Slide a rolled business card in the body - no rattle...


----------



## Outdoors Fanatic (Dec 15, 2009)

The *SureFire Z2 Black-HA* from ElectronGuru.


----------



## choaticwhisper (Dec 15, 2009)

SCEMan said:


> Slide a rolled business card in the body - no rattle...


Also if you lose it maybe it will get returned.

But I vote for the Surefire C2 as best looking. But I carry a SolarForce L2m(extended) wish I had a new L2p


----------



## ElectronGuru (Dec 18, 2009)

Outdoors Fanatic said:


> The *SureFire Z2 Black-HA* from ElectronGuru.




*Z3 Black-HA* is pretty sweet too:


----------



## kimck99 (Dec 18, 2009)

Interesting thread as I was in the same boat a month ago. Looked at many lights suggested in the P60 host thread and after weeks of looking online, searching the forum for input, I selected the Surefire C2 and Solarforce L2P. I considered the Seraph but the finish didn't suite me.

Now I am considering the Surefire Z2. Off topic but anyone have good suggestions for a 1xRCR123 host? Not interested in the Solarforce L2m. Thought about Surefire e2x series with a E2C adapter but can't seem to find where the e2c adapters are available. TnC has only one color available but looking to try to keep the color all the same from tail, body, to bezel.

Thanks


----------



## mknewman (Dec 18, 2009)

I agree, no joshing around! I also like my FiveMega C size bodies for longer runtimes though.









joshconsulting said:


> The L2p. I'll take the HAIII for $26 new off of Ebay over a $60 HAII Surfire P6 any day :thumbsup:


----------



## ElectronGuru (Dec 19, 2009)

kimck99 said:


> Thought about Surefire e2x series with a E2C adapter but can't seem to find where the e2c adapters are available.



I'll be bringing a few to my parts thread, in both black and tan. 
The black is matte and the tan is like a deliberate/strong Natural.

Another option is Nite's/FMs 3P body.


----------



## leukos (Dec 19, 2009)

kimck99 said:


> Off topic but anyone have good suggestions for a 1xRCR123 host?
* * * *
Aim:
Write the next part of the flashlight host thread, picking up after its last line. The lines after this point are separate material, not part of the flashlight thread.

Data:
* * * *
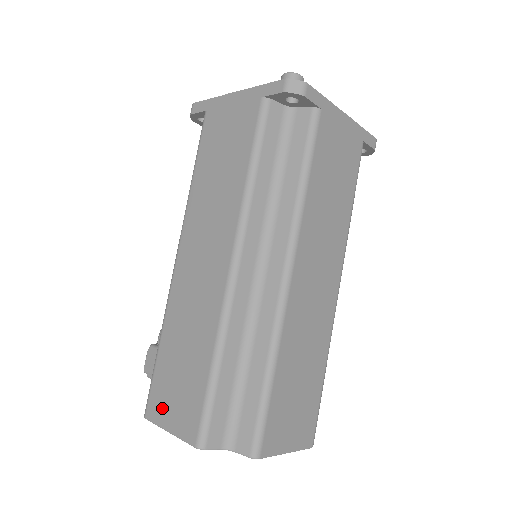
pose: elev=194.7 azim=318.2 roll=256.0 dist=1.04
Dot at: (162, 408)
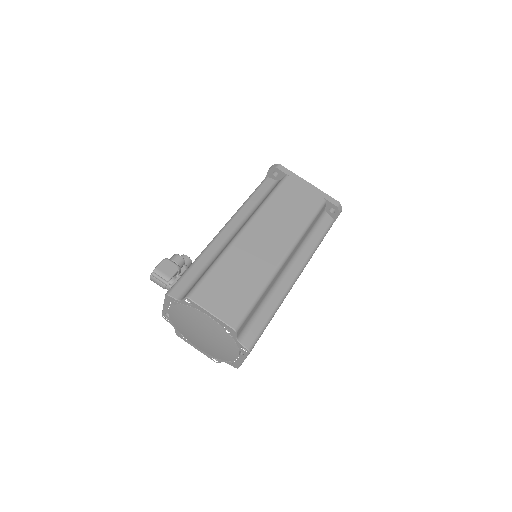
Dot at: (209, 299)
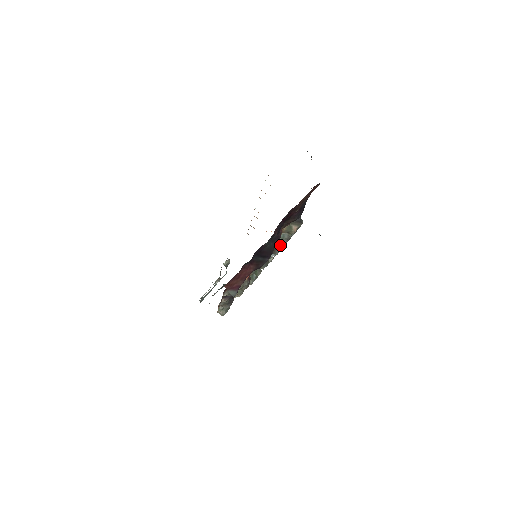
* * * *
Expected answer:
I like these one cell mods: https://www.candlepowerforums.com/posts/2849204&postcount=44


----------



## nfetterly (Dec 19, 2009)

leukos said:


> I like these one cell mods: https://www.candlepowerforums.com/posts/2849204&postcount=44



My FAVORITE drop in is moddoo / electron guru triple with three levels. Not a flood, not a single hot spot. Just lots of light - while still not being a flood. Need to us it to see what I mean. I'm using mine in a bored 6P - with a SF clicky tailcap. I have a second one coming in a HAIII 6P


----------



## Outdoors Fanatic (Dec 21, 2009)

ElectronGuru said:


> *Z3 Black-HA* is pretty sweet too:


Outstanding!

Great job. Thanks for sharing.


----------



## bigchelis (Dec 22, 2009)

Here is my 3P parts and it is the same lengh as a Malkoff Twistie too or soo.


----------



## bigchelis (Dec 22, 2009)

How about a weaponlight that is P60 compatible. The best looking does it count?


----------



## berry580 (Dec 22, 2009)

......... wtf? where did you get that from? =O

For the one in the picture, looks like the light is limited ro CR123/16340s.

of course weapon mounted lights count, as *ANY* P60 host counts. No offense, but the one shown is quite uninspiring IMO.


----------



## kimck99 (Dec 22, 2009)

ElectronGuru said:


> I'll be bringing a few to my parts thread, in both black and tan.
> The black is matte and the tan is like a deliberate/strong Natural.
> 
> Another option is Nite's/FMs 3P body.


 
Looking forward to seeing your offering. In the meanwhile, I am looking at the FiveMega's products. 




leukos said:


> I like these one cell mods: https://www.candlepowerforums.com/posts/2849204&postcount=44


 
Wow, that looks nice. I'm not quite there to mod anything. Just ventured into the drop-in world. But if someone is selling the mini G2's, I may be interested.

Thanks


----------



## bigchelis (Dec 22, 2009)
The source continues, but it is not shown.